Are you a PKD fan too? The two you mentioned are amongst Lem's most Dick-ian stories. Also note, there is a newer English language translation of Solaris. I liked it better than the one I read years ago.
I haven't read the book (yet), but Tarkovsky's movie is only a loose adaptation of the source material, which you might still enjoy.
I find it funny that i hated Lem for most of my life... because i was forced to read only his Robot stories in school.
I still despise those moralist fables.
But his other works? i love them! My favorite is The Star Diaries, despite having some robot stories in them.
I had it as optional and I read it out of my own volition and some of them still stays with me after almost thirty years. The one about writer wanted his robot to write stories, but in the end realizes that actually stories written by his robot are much better than his, want to turn the robot off but instead robot kills the writer... Makes you think about humanity, robotics, technology and what it is to be human or what is self-aware machine.
These were really light, nicely done stories but when you think about them, they introduce you to actual.problems that come with robotics and AI.
I am glad that I read those and kind of sad that I did not read more of Lem's books early in my life.

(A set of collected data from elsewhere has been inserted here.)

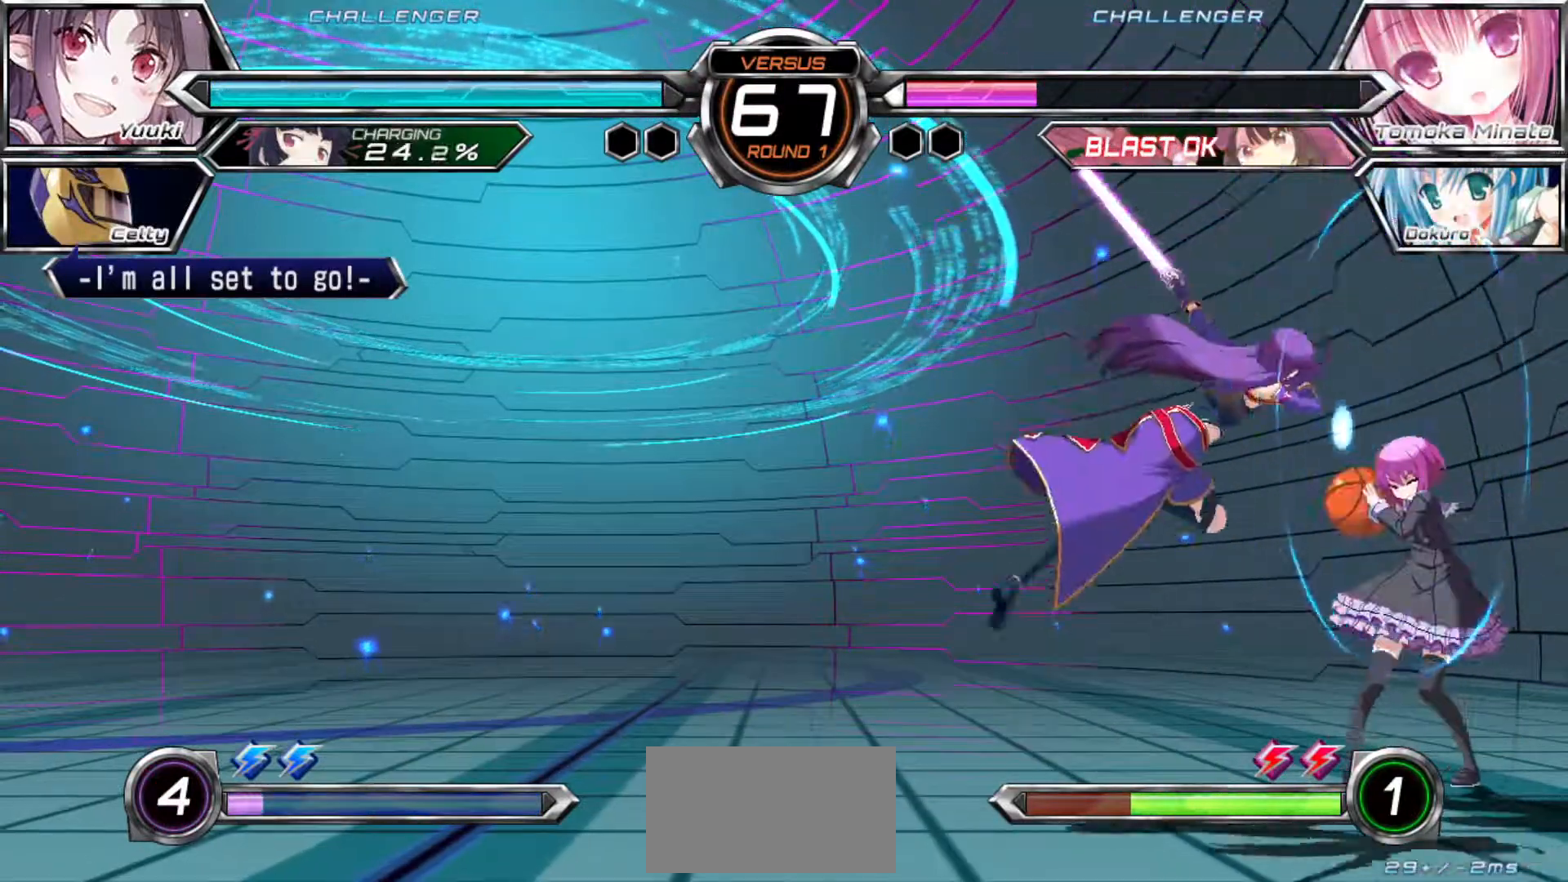
{"buttons": [], "left_stick": "center"}
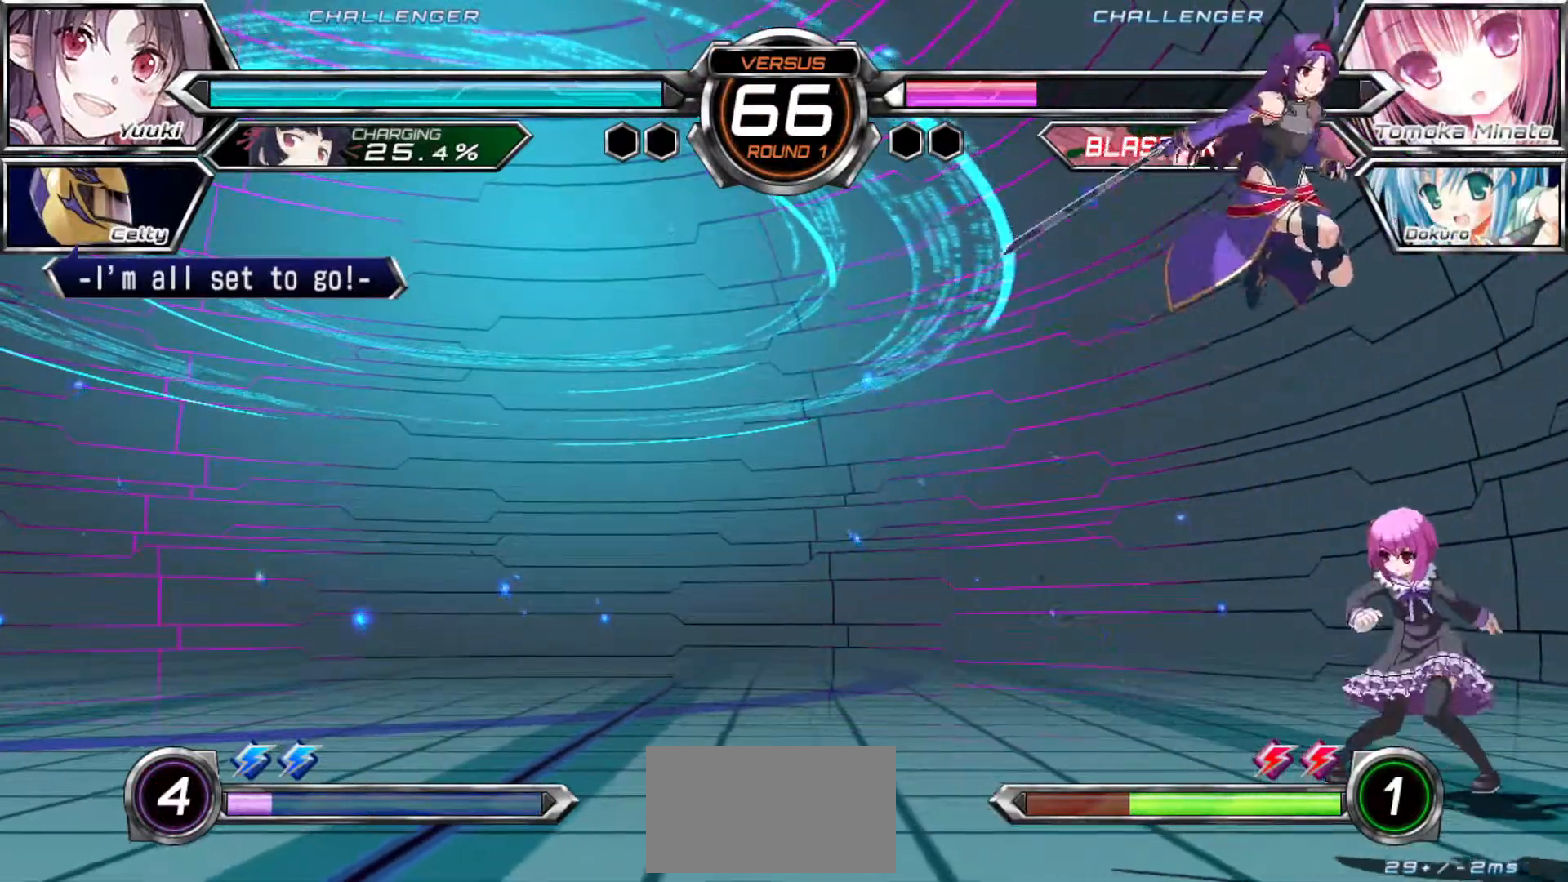
{"buttons": ["R1"], "left_stick": "center", "events": [[117, "left_stick", "up"], [217, "left_stick", "left"], [267, "R1", "down"], [317, "left_stick", "center"]]}
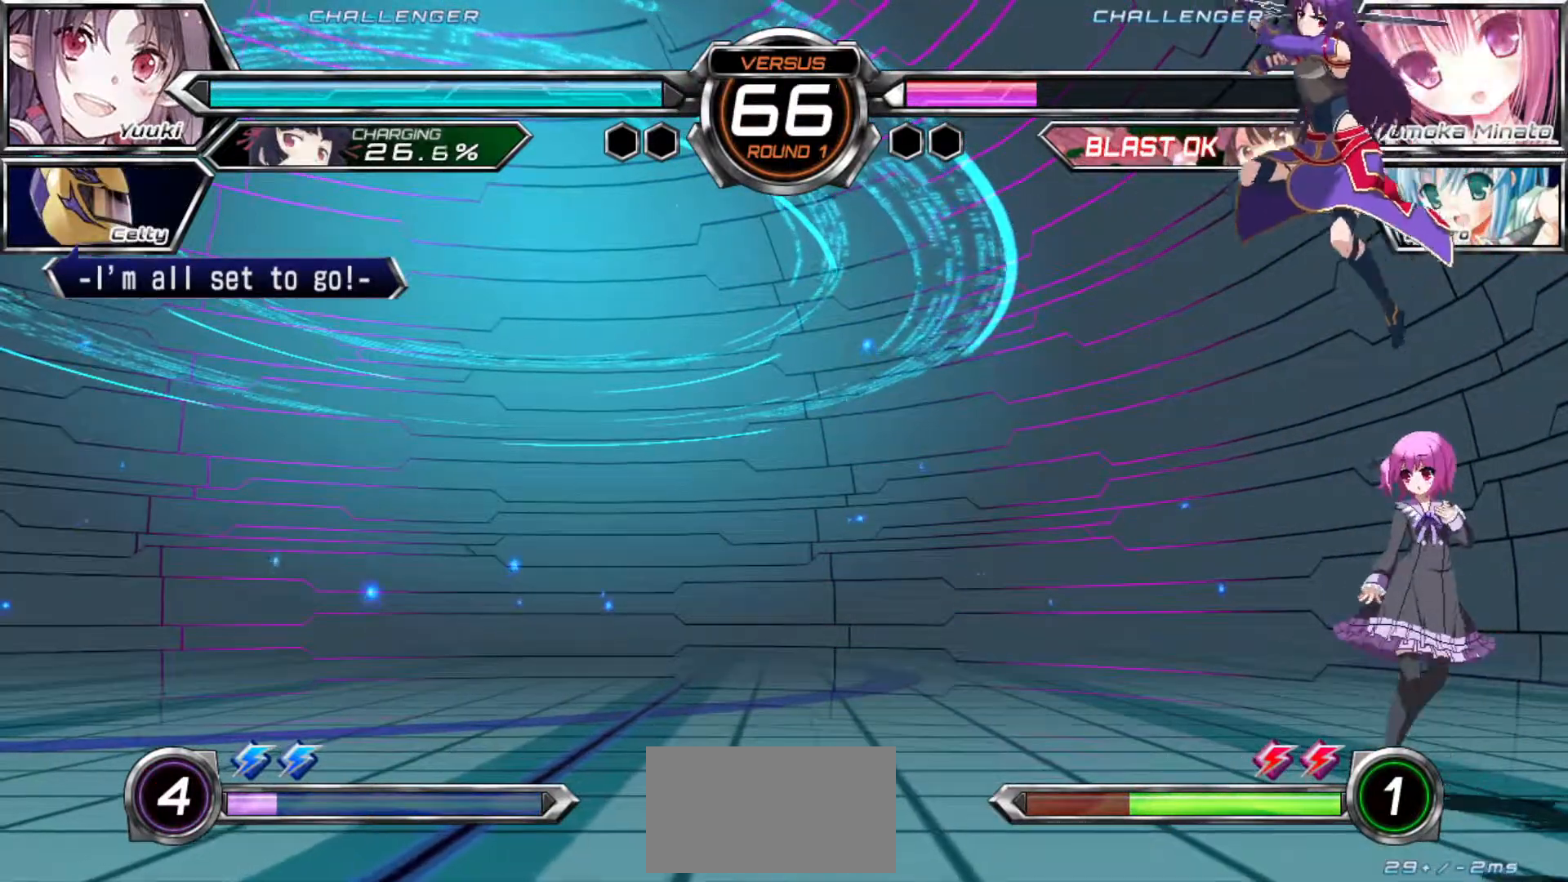
{"buttons": [], "left_stick": "right", "events": [[67, "left_stick", "left"], [150, "R1", "up"], [217, "left_stick", "center"], [333, "left_stick", "right"], [400, "left_stick", "center"], [467, "left_stick", "right"]]}
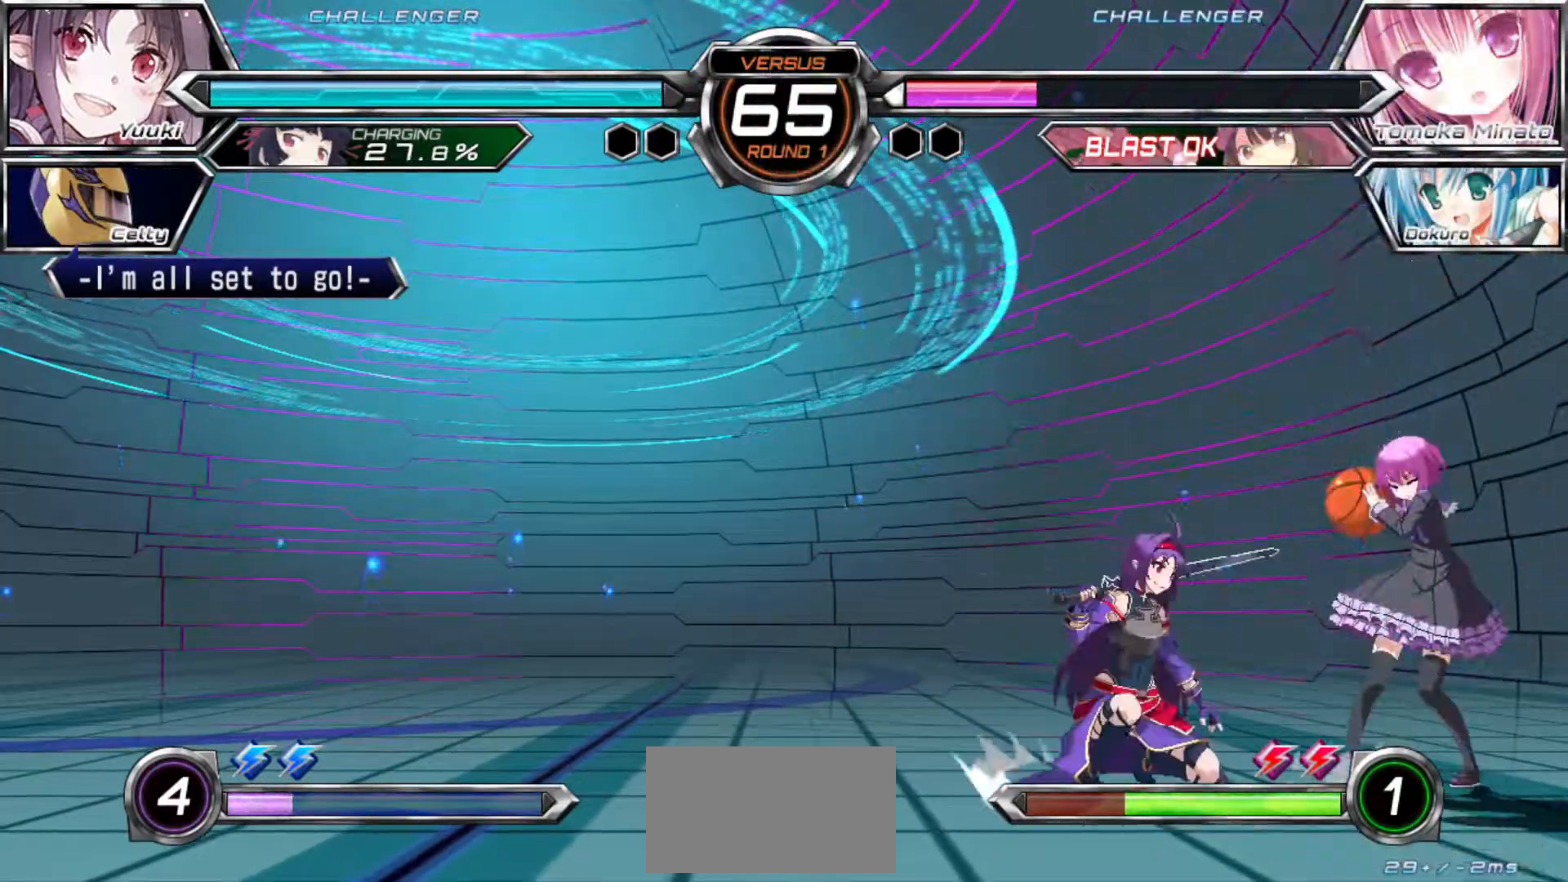
{"buttons": [], "left_stick": "center", "events": [[50, "SQUARE", "down"], [67, "left_stick", "down-left"], [133, "SQUARE", "up"], [433, "left_stick", "center"]]}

I am fascinated by the fact those stories were assigned in school. I happen to love them. I wonder if you would have disliked them as much if they were not school assignments. Many kids grow up up hating Shakespeare and Moby Dick because they were forced to read them.
I somehow got spared and was never forced to read Moby Dick.
I recently watched “In The Heart Of the Sea” which was an adaptation of a book which recounts the tragedy of the Whaleship Essex in the early 1800s, based on the written accounts of two of the surviving crew. I haven’t read the book, but the movie frames the story as an author interviewing the last remaining survivor in old age.
Having not read Moby Dick, I at first thought this was a movie version as the storyline kind of seemed similar but the events didn’t seem to match to what I knew.
Finally it clicked for me, and revealed at the end, that the interviewer was Herman Melville getting inspiration for his Moby Dick.
The movie has increased my curiosity and desire into reading Moby Didk.